G13. The Parties to the Performance Agreement will ensure appropriate alignment of ATO
Parliamentary reporting responsibilities and reporting responsibilities under the
Performance Agreement.
G14. The Performance Agreement will stipulate that ATO reports to the Sub-Committee on
outcomes will include:
- updates on relevant internal governance arrangements, including appropriate strategic
plans and annual and other relevant reports that scrutinise aspects of GST operations
(including annual and other relevant reports from the Australian National Audit Office);
- accrual-based financial reports;
- key outcome performance indicators (including, registrations, revenue, refunds, costs,
key processing workloads, Taxpayer Charter standards and international benchmark
comparisons);
- litigation and public ruling information;
- updates on relevant compliance and cost-of-compliance research;
- administrative base issues; and
- commentary on administrative performance and any key emerging GST compliance issues and
related initiatives.
G15. The Performance Agreement will ensure that the States and Territories will have
access to GST data held by the ATO subject to statutory limitations.

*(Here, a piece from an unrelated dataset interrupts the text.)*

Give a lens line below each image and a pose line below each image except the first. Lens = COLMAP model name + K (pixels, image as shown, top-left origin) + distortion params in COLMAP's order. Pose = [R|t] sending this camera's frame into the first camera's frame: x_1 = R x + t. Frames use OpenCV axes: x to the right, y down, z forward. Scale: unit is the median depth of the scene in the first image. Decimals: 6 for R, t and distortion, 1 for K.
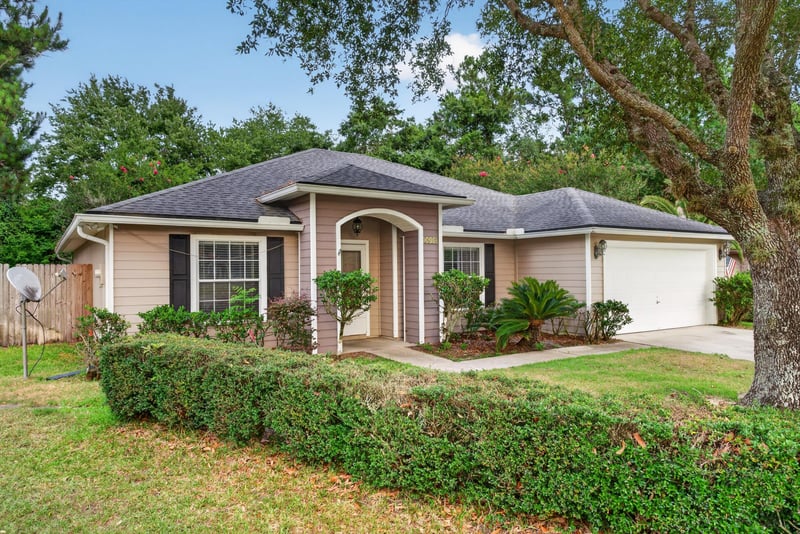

G16. The Performance Agreement will outline arrangements for raising matters of
operational significance with the Ministerial Council. Matters of operational significance
may include disputes over the interpretation of the Performance Agreement and
non-performance by the ATO against agreed targets. The Performance Agreement will ensure
that the ATO will have the opportunity to provide direct advice to the Ministerial Council
on any matters submitted to the Council.
G17. The Performance Agreement will be developed by the GST Administration
Sub-Committee and representatives of the ATO. The Performance Agreement is to be developed
with reference to both:
- the guiding principles outlined in this Appendix; and
- actual GST performance data (including revenue) in the Australian context, gathered
during the transitional years.
G18. The Performance Agreement is to be finalised by the end of the GST transitional
year ending June 2002. The Performance Agreement is to be endorsed by the Ministerial
Council prior to being signed.
G19. The Performance Agreement will stipulate the process for its amendment.
G20. The ATO and the GST Administration Sub-Committee will discuss key operational
issues and costs commencing in October 1999 and on a semiannual basis throughout the
GST transitional year ending 30 June 2002.
G21. The ATO will arrange for an audit of the systems for the control of GST costs and the
GST costs incurred during the period from 1 July 1999 to the date of the signing
of the Performance Agreement by the Parties.
G22. The ATO will undertake to establish, by the end of the Transitional year ending
30 June 2002, final GST benchmarking arrangements with relevant overseas
administrations, subject to their agreement. The ATO will discuss benchmarking plans with
the GST Administration Sub-Committee.